I thought it would be instructive to measure the performance boost brought by Spark 2.0 using one of the Zeppelin notebooks we use for our big data training sessions and which were created using Spark 1.6.2.

This particular notebook deals with machine learning, it includes experimenting how Spark helps us to tune hyper-parameters using the ParamGridBuilder and CrossValidator classes.

Having Spark trying and evaluating combinations of hyperparameters for us is very comfortable but also very cpu and memory demanding when learning from a 5 million-lines dataset.

This is of course one strong point to benchmark the new Spark version and I found it also interesting to use this “suggested correction notebook” for three other reasons :

  • it is written according to the good practices mentioned in the V1.6.2-ml-guide,
  • it uses real word data and problem,
  • it was written not taking into account the improvements brought by Spark 2.0.

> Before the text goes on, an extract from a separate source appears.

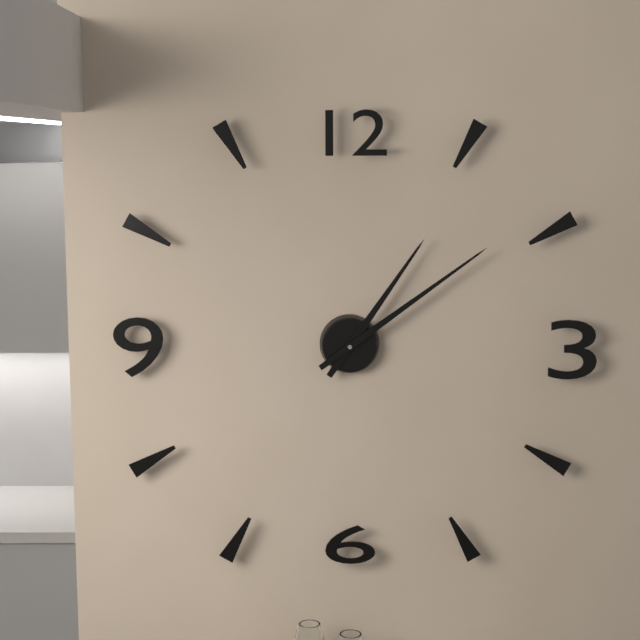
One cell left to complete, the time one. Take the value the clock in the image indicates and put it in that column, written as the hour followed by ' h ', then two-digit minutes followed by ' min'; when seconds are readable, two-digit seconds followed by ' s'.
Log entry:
1 h 09 min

In order to run correctly on the V2.0.0, only one line of code had to be changed among the 100 scala code lines of the Spark V1.6.2 notebook. Using the cluster configuration we gave to each trainee (4 slaves, 2-cpu & 8GB RAM per slave), here are the results measured:

Duration using Spark version 1.6 versus 2.0
Steps v 1.6.2 v 2.0.0 Delta
Reading data 5.9 s 4.0 s -33%
Machine learning 1308.0 s 1251.3 s -4.3%
Testing prediction 74.3 s 58.7 s -21%

The reading phase includes the manipulation of dataframes in order to prepare the data for the next two phases. This first phase comprises a lot of dataframe filtering and some aggregation; as expected the new version improved efficiency on this part.

As also expected, the new version does not significantly improve performance of the hyper-parameters learning tree tuning.
The testing phase consists of measuring prediction accuracy and displaying graphs based on data not used during the machine learning phase. Since this phase is coded in Spark SQL, it is not surprising to observe improvement.

As a conclusion on this particular example, the new Zeppelin & Spark gives us a little boost regarding speed – perhaps not as high as expected – which proves that all codes will not be granted a high boost when switching to Spark 2.0.